La provincia de La Rioja formalizó su ingreso en la disputa regulatoria por la construcción de una línea de alta tensión de 500 kV impulsada por la empresa Vicuña Argentina en San Juan, y fijó una postura que impacta directamente en el esquema de financiamiento de la obra. La decisión introduce un nuevo foco de tensión entre intereses provinciales, el sector minero y el regulador nacional.
Según la Resolución 219/2026 del ENRE, la Secretaría de Energía riojana presentó una oposición técnica que condiciona la aprobación del proyecto a un punto central: que la empresa privada asuma el costo de las obras necesarias para integrar a La Rioja al sistema eléctrico que se proyecta.
Un reclamo con impacto económico
El planteo de la provincia no es menor. La Rioja exige que no se habilite el acceso a la capacidad de transporte solicitada por Vicuña Argentina hasta que se garantice el financiamiento de la interconexión con su red eléctrica. En términos políticos, la provincia busca evitar que el costo recaiga sobre el Estado o el sistema nacional, trasladando la carga al principal beneficiario del emprendimiento.
Este posicionamiento redefine la discusión: ya no se trata solo de una obra energética, sino de quién paga la expansión de infraestructura en un contexto de fuerte desarrollo minero en la región.

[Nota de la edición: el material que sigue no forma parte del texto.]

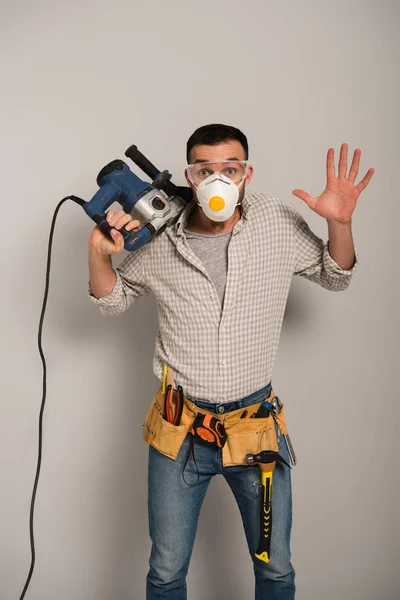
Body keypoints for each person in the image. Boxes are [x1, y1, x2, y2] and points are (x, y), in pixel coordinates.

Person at [87, 124, 374, 600]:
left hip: (254, 429)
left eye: (230, 168)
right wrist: (98, 254)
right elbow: (112, 302)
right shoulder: (159, 236)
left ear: (247, 174)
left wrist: (339, 223)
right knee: (165, 571)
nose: (217, 178)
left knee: (276, 570)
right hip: (179, 433)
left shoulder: (277, 222)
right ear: (189, 175)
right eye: (205, 169)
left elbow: (335, 276)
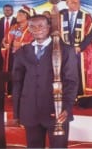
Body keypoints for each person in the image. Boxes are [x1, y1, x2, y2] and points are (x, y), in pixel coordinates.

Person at [12, 15, 79, 148]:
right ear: (28, 29)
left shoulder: (65, 50)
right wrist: (17, 113)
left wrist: (66, 107)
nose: (37, 29)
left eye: (41, 25)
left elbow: (71, 81)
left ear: (49, 27)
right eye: (32, 26)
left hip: (56, 111)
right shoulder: (22, 52)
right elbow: (17, 83)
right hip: (30, 111)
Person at [59, 0, 92, 99]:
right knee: (67, 72)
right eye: (72, 2)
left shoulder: (86, 17)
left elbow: (91, 34)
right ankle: (69, 94)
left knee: (80, 72)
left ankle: (80, 94)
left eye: (77, 2)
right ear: (67, 3)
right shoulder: (61, 17)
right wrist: (65, 47)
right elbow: (57, 33)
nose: (76, 4)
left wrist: (80, 47)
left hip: (82, 51)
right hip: (66, 50)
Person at [1, 5, 34, 95]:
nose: (17, 16)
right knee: (12, 73)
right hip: (12, 55)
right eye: (17, 15)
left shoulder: (31, 28)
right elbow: (5, 39)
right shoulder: (14, 27)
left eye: (20, 15)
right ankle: (11, 92)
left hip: (25, 56)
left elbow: (34, 42)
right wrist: (5, 44)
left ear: (26, 16)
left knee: (22, 75)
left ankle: (24, 93)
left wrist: (22, 44)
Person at [0, 4, 17, 69]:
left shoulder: (16, 22)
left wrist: (12, 44)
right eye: (5, 10)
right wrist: (0, 43)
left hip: (13, 46)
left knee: (12, 64)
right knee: (2, 64)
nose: (7, 11)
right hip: (1, 45)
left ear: (12, 11)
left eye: (8, 10)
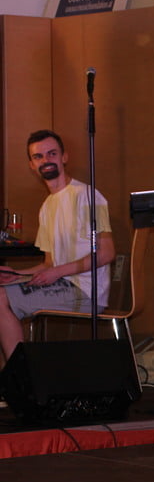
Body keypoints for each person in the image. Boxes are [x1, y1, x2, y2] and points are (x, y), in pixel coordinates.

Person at [0, 130, 115, 360]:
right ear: (32, 165)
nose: (46, 160)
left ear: (64, 157)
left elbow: (106, 253)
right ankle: (20, 372)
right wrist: (16, 274)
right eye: (38, 156)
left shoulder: (88, 196)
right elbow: (49, 264)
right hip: (63, 283)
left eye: (52, 154)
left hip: (86, 291)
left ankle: (19, 374)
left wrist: (57, 272)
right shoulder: (47, 207)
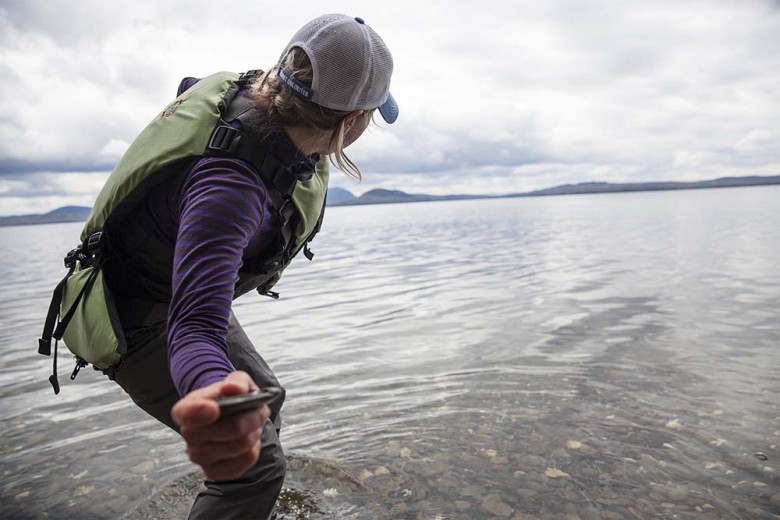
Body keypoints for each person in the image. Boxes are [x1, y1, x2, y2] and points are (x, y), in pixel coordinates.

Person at [40, 13, 397, 520]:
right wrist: (211, 393)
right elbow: (193, 327)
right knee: (257, 466)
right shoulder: (231, 188)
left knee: (266, 399)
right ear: (352, 121)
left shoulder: (260, 101)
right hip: (136, 318)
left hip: (179, 285)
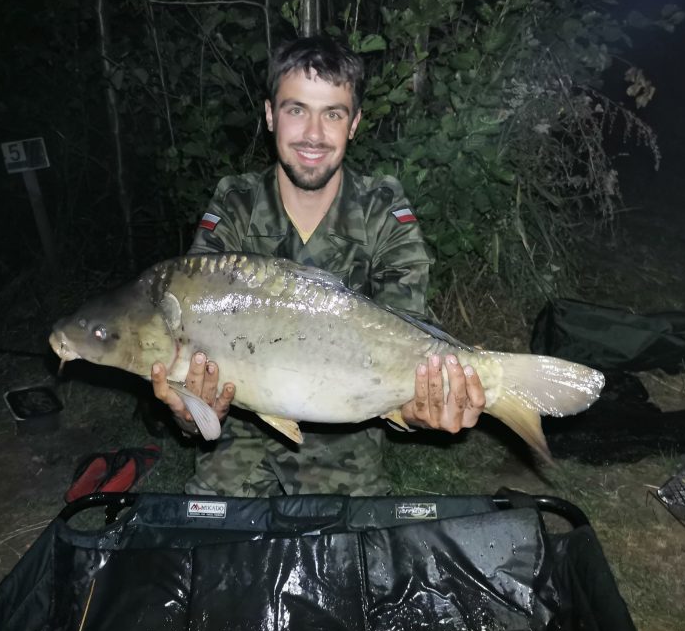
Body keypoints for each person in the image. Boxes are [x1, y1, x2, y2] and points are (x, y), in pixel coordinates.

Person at [151, 35, 486, 497]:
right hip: (238, 445)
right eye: (296, 110)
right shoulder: (236, 205)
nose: (313, 133)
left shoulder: (381, 209)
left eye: (332, 113)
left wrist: (418, 408)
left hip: (346, 444)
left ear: (354, 123)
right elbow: (190, 363)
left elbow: (409, 342)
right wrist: (190, 410)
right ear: (270, 115)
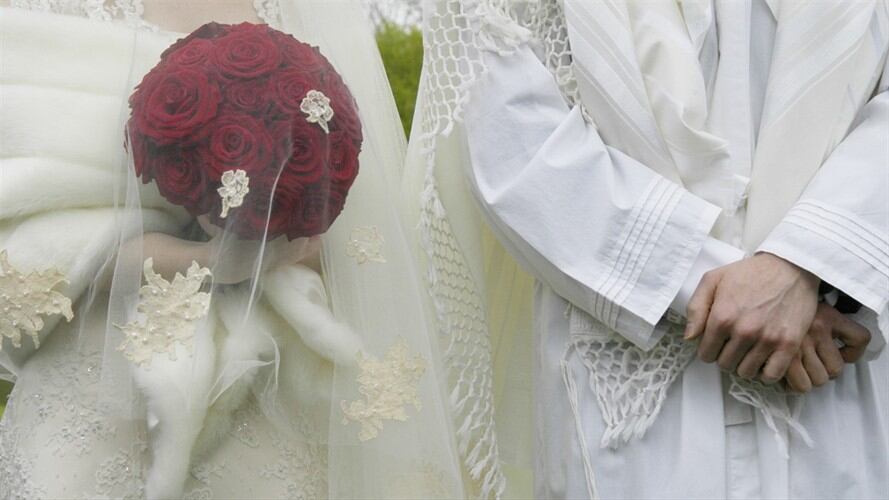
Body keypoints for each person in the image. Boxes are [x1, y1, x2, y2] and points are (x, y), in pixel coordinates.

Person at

El antecedente que desató el conflicto
El origen de la controversia se remonta a la Resolución 79/2026 del ENRE, que otorgó a Vicuña Argentina prioridad sobre el 90% de la capacidad de transporte por 25 años. Esa asignación está destinada a cubrir la demanda del proyecto minero Josemaría, uno de los más relevantes en etapa inicial en San Juan.
La magnitud del beneficio generó cuestionamientos inmediatos. La Rioja interpreta que esa decisión compromete el acceso equitativo a una infraestructura estratégica y limita sus posibilidades de integración energética.
Estrategia riojana: infraestructura y autonomía
Detrás de la oposición formal hay una estrategia de largo plazo. La provincia busca que la línea de 500 kV no funcione exclusivamente al servicio del desarrollo minero, sino que también permita cerrar el anillo energético regional e incorporar a La Rioja al sistema interconectado en mejores condiciones.
Esta aspiración está vinculada a la necesidad de reducir la dependencia energética y diversificar las fuentes de abastecimiento, un punto clave para el desarrollo productivo local.
El secretario de Energía, Alfredo Pedrali, sintetizó la postura oficial al cuestionar la cesión de infraestructura a intereses privados sin garantías de acceso equitativo, advirtiendo además sobre riesgos para la interconectividad provincial si el proyecto avanza sin modificaciones.
Audiencia clave y escenario abierto
El ENRE convocó a una audiencia pública virtual para el 3 de junio, donde se espera la participación de distintos actores, incluidos municipios sanjuaninos como Jáchal e Iglesia, también afectados por el proyecto.
El resultado de esa instancia será determinante. No solo definirá las condiciones de la obra, sino también el modelo de desarrollo energético en la región: si estará orientado prioritariamente al impulso minero o si incorporará una lógica de integración federal más equilibrada.
Para La Rioja, la discusión trasciende lo técnico. Se trata de fijar reglas sobre cómo se distribuyen los costos y beneficios de una infraestructura estratégica en un contexto de expansión extractiva.